A U.S. House Republican has just announced that he will be retiring from Congress at the end of his current term.
Rep. Drew Ferguson (R-GA), who seemed poised to soon become a top member of the GOP leadership team, has abruptly announced the end of his political career in Congress.
Ferguson has served as the House GOP’s chief deputy whip since 2019.
However, he revealed on Thursday that he won’t be seeking re-election next year but instead plans to retire, according to Politico.
He is but one of dozens of both Republican and Democrat representatives and senators who have decided, for one reason or another, to call it quits and exit the federal legislative body following the end of the current term, if not sooner in some cases.
In a statement, Rep. Ferguson said:
“Upon the conclusion of the 118th Congress, I will be retiring from the House of Representatives.
“Serving the wonderful constituents of Georgia’s Third District has been the honor of a lifetime.
“I have been blessed to have worked with such a talented and dedicated staff in my District and D.C. offices.”
He highlighted his work on the House Ways and Means Committee, how “honored” he was to serve as chief deputy whip, and, owing to his background as a healthcare worker, made particular note of his efforts to tackle issues like “antimicrobial resistance” and the “mental health crisis” in this country.
“Georgia is truly a special place, and it’s calling us home,” the congressman added.
“Julie and I look forward to spending more time with our children and grandchildren while continuing to work to keep Georgia the best state in America to live and do business.”
Politico reported that Rep. Ferguson’s Georgia district, which encompasses some of the suburbs in the Atlanta metro area, is considered to be a safe seat for Republicans that is unlikely to be flipped by Democrats in the coming election cycle.
The outlet noted that the congressman had been considering making a run to serve as House majority whip but seemingly backed down when he ended up on the wrong side of former Speaker Kevin McCarthy (R-CA) earlier this year.
The Hill reported that Ferguson was also one of several House Republicans who claimed to have received threats after he voted in opposition to the failed speakership bid of Rep. Jim Jordan (R-OH) in the wake of McCarthy’s ouster.
At the time, apparently in reference to Jordan, he said: “The House Republican conference does not need a bully as the speaker.”
Just one day before Rep.
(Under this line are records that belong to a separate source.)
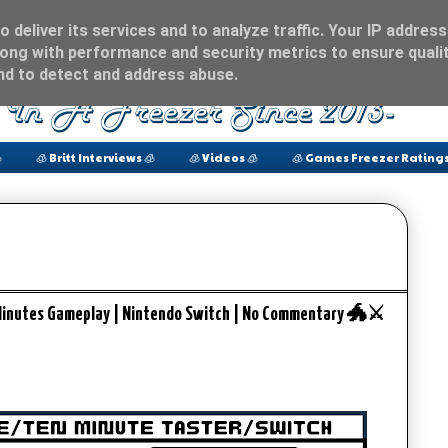
 deliver its services and to analyze traffic. Your IP address
ong with performance and security metrics to ensure qualit
and to detect and address abuse.

🧊 Britt Interviews 🧊
🧊 Videos 🧊
🧊 Games Freezer Ratings
Minutes Gameplay | Nintendo Switch | No Commentary 🐲⚔️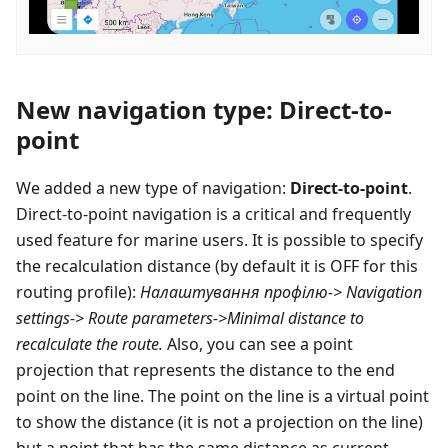
New navigation type: Direct-to-
point
We added a new type of navigation:
Direct-to-point
.
Direct-to-point navigation is a critical and frequently
used feature for marine users. It is possible to specify
the recalculation distance (by default it is OFF for this
routing profile):
Налаштування профілю
-> Navigation
settings-> Route parameters->Minimal distance to
recalculate the route.
Also, you can see a point
projection that represents the distance to the end
point on the line. The point on the line is a virtual point
to show the distance (it is not a projection on the line)
but a point that has the same distance as current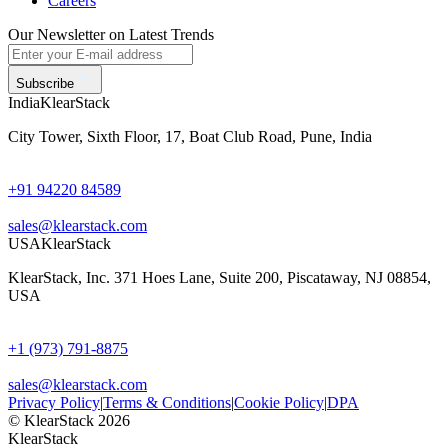
Careers
Our Newsletter on Latest Trends
Subscribe
India
KlearStack
City Tower, Sixth Floor, 17, Boat Club Road, Pune, India
+91 94220 84589
sales@klearstack.com
USA
KlearStack
KlearStack, Inc. 371 Hoes Lane, Suite 200, Piscataway, NJ 08854,
USA
+1 (973) 791-8875
sales@klearstack.com
Privacy Policy
|
Terms & Conditions
|
Cookie Policy
|
DPA
© KlearStack 2026
KlearStack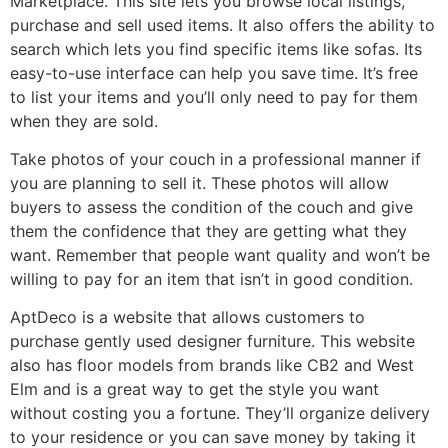
Marketplace. This site lets you browse local listings,
purchase and sell used items. It also offers the ability to
search which lets you find specific items like sofas. Its
easy-to-use interface can help you save time. It’s free
to list your items and you’ll only need to pay for them
when they are sold.
Take photos of your couch in a professional manner if
you are planning to sell it. These photos will allow
buyers to assess the condition of the couch and give
them the confidence that they are getting what they
want. Remember that people want quality and won’t be
willing to pay for an item that isn’t in good condition.
AptDeco is a website that allows customers to
purchase gently used designer furniture. This website
also has floor models from brands like CB2 and West
Elm and is a great way to get the style you want
without costing you a fortune. They’ll organize delivery
to your residence or you can save money by taking it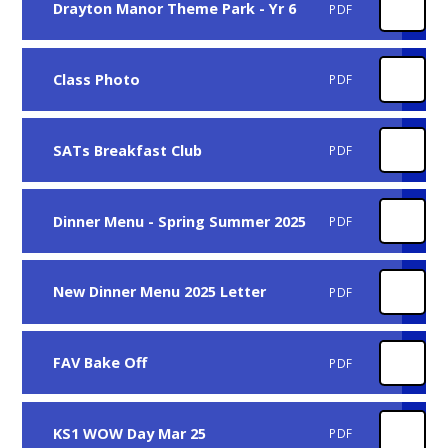
Drayton Manor Theme Park - Yr 6
PDF
Class Photo
PDF
SATs Breakfast Club
PDF
Dinner Menu - Spring Summer 2025
PDF
New Dinner Menu 2025 Letter
PDF
FAV Bake Off
PDF
KS1 WOW Day Mar 25
PDF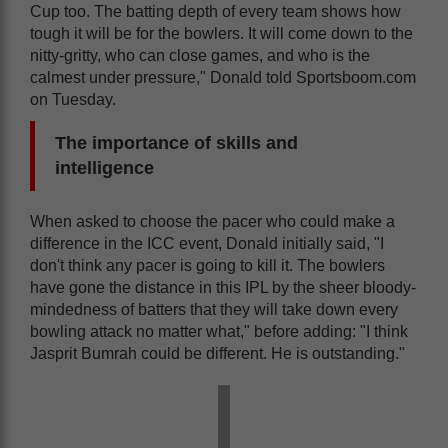
Cup too. The batting depth of every team shows how
tough it will be for the bowlers. It will come down to the
nitty-gritty, who can close games, and who is the
calmest under pressure," Donald told Sportsboom.com
on Tuesday.
The importance of skills and
intelligence
When asked to choose the pacer who could make a
difference in the ICC event, Donald initially said, "I
don't think any pacer is going to kill it. The bowlers
have gone the distance in this IPL by the sheer bloody-
mindedness of batters that they will take down every
bowling attack no matter what," before adding: "I think
Jasprit Bumrah could be different. He is outstanding."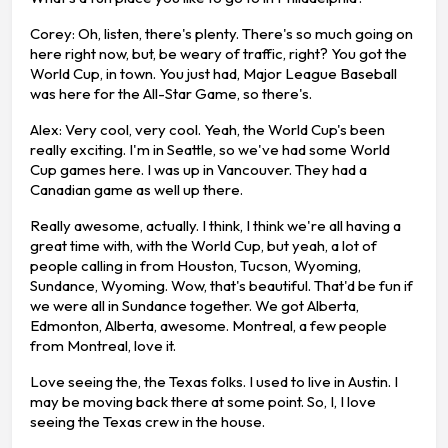
Corey: Oh, listen, there's plenty. There's so much going on
here right now, but, be weary of traffic, right? You got the
World Cup, in town. You just had, Major League Baseball
was here for the All-Star Game, so there's.
Alex: Very cool, very cool. Yeah, the World Cup's been
really exciting. I'm in Seattle, so we've had some World
Cup games here. I was up in Vancouver. They had a
Canadian game as well up there.
Really awesome, actually. I think, I think we're all having a
great time with, with the World Cup, but yeah, a lot of
people calling in from Houston, Tucson, Wyoming,
Sundance, Wyoming. Wow, that's beautiful. That'd be fun if
we were all in Sundance together. We got Alberta,
Edmonton, Alberta, awesome. Montreal, a few people
from Montreal, love it.
Love seeing the, the Texas folks. I used to live in Austin. I
may be moving back there at some point. So, I, I love
seeing the Texas crew in the house.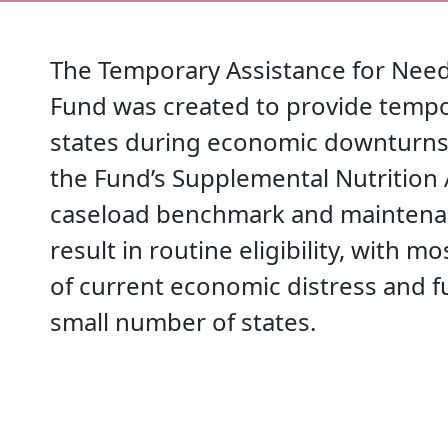
The Temporary Assistance for Need
Fund was created to provide temp
states during economic downturns.
the Fund’s Supplemental Nutrition
caseload benchmark and maintenan
result in routine eligibility, with m
of current economic distress and 
small number of states.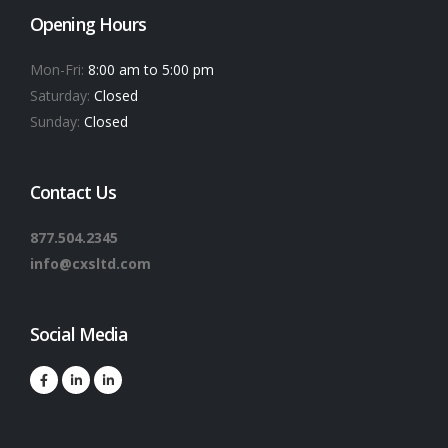
Opening Hours
Mon-Fri:
8:00 am to 5:00 pm
Saturday:
Closed
Sunday:
Closed
Contact Us
877.504.2345
info@cxsltd.com
Social Media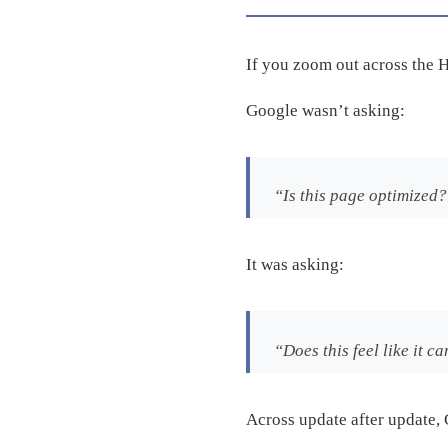
If you zoom out across the H
Google wasn’t asking:
“Is this page optimized
It was asking:
“Does this feel like it
Across update after update, 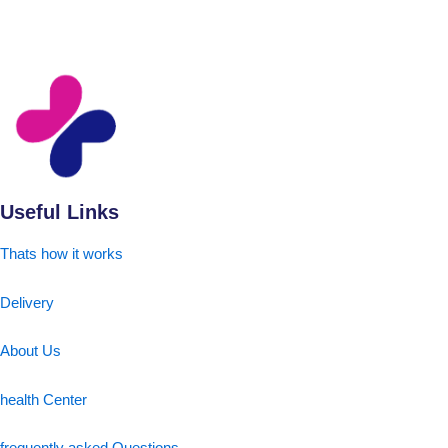
Useful Links
Thats how it works
Delivery
About Us
health Center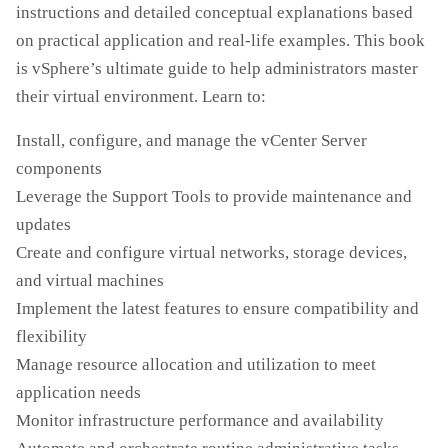
instructions and detailed conceptual explanations based
on practical application and real-life examples. This book
is vSphere’s ultimate guide to help administrators master
their virtual environment. Learn to:
Install, configure, and manage the vCenter Server
components
Leverage the Support Tools to provide maintenance and
updates
Create and configure virtual networks, storage devices,
and virtual machines
Implement the latest features to ensure compatibility and
flexibility
Manage resource allocation and utilization to meet
application needs
Monitor infrastructure performance and availability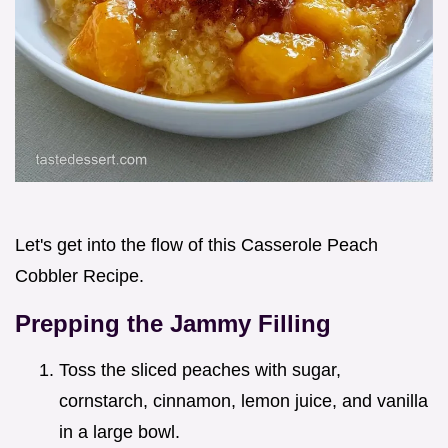
Let's get into the flow of this Casserole Peach
Cobbler Recipe.
Prepping the Jammy Filling
Toss the sliced peaches with sugar,
cornstarch, cinnamon, lemon juice, and vanilla
in a large bowl.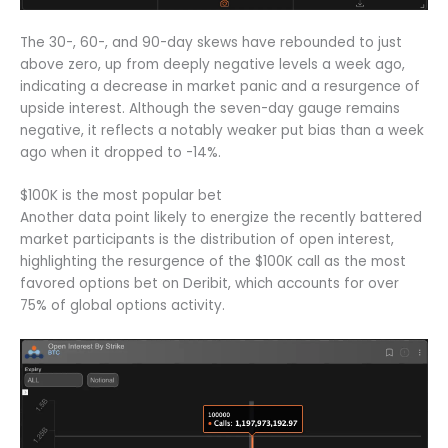
The 30-, 60-, and 90-day skews have rebounded to just
above zero, up from deeply negative levels a week ago,
indicating a decrease in market panic and a resurgence of
upside interest. Although the seven-day gauge remains
negative, it reflects a notably weaker put bias than a week
ago when it dropped to -14%.
$100K is the most popular bet
Another data point likely to energize the recently battered
market participants is the distribution of open interest,
highlighting the resurgence of the $100K call as the most
favored options bet on Deribit, which accounts for over
75% of global options activity.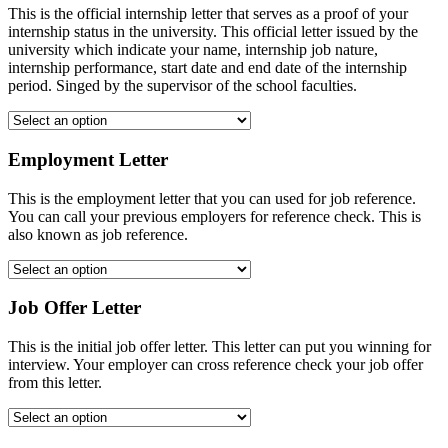
This is the official internship letter that serves as a proof of your
internship status in the university. This official letter issued by the
university which indicate your name, internship job nature,
internship performance, start date and end date of the internship
period. Singed by the supervisor of the school faculties.
Employment Letter
This is the employment letter that you can used for job reference.
You can call your previous employers for reference check. This is
also known as job reference.
Job Offer Letter
This is the initial job offer letter. This letter can put you winning for
interview. Your employer can cross reference check your job offer
from this letter.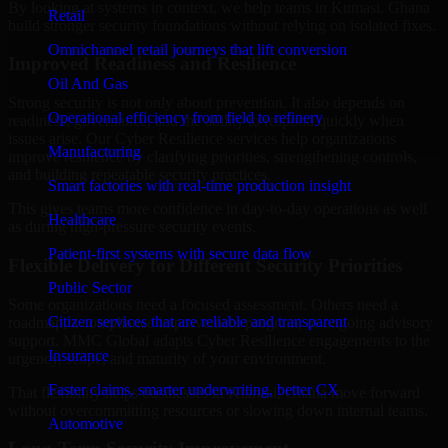
By looking at systems in context, we help teams in Kumasi, Ghana
Retail
build stronger security foundations without relying on isolated fixes.
Omnichannel retail journeys that lift conversion
Improved Readiness and Resilience
Oil And Gas
Strong security is not only about prevention. It also depends on
Operational efficiency from field to refinery
readiness, governance, and the ability to respond quickly when
issues arise. Our Cyber Resilience services help organizations
Manufacturing
improve resilience by clarifying priorities, strengthening controls,
and building repeatable security practices.
Smart factories with real-time production insight
This gives teams more confidence in day-to-day operations as well
Healthcare
as during high-pressure security events.
Patient-first systems with secure data flow
Flexible Delivery for Different Security Priorities
Public Sector
Some organizations need a focused assessment. Others need a
Citizen services that are reliable and transparent
roadmap, a compliance improvement program, or ongoing advisory
support. MMC Global adapts Cyber Resilience engagements to the
Insurance
urgency, scope, and maturity of your environment.
Faster claims, smarter underwriting, better CX
That flexibility helps businesses in Kumasi, Ghana move forward
without overcommitting resources or slowing down internal teams.
Automotive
Ferguson’s retirement announcement, The New York Times reported that, as of Wednesday, at least 38 members of the House were preparing to end their legislative service by the conclusion of the current term.
That included at least 21 Democrats who were not seeking re-election and would retire at the end of 2024 plus at least three Democrats who planned to leave Congress before the current term was concluded and would likely be replaced in special elections.
The number also included at least 10 Republicans, not counting Ferguson, who planned to retire plus four who were exiting early at some point next year.
According to USA Today, there have been a variety of reasons cited by the dozens of congressional members who are retiring from Congress.
The most prominent and oft-repeated being complaints that Washington D.C. was too “broken” and rendered dysfunctional by both incessant partisan bickering and internal backstabbing.
However, there were some, such as Ferguson, who referenced a desire to spend more time with their families.
Some older members, meanwhile, suggested they were stepping aside to make room for younger successors.
A few more let it be known that they are leaving Congress to seek other opportunities, whether in a different or higher public office or the private sector.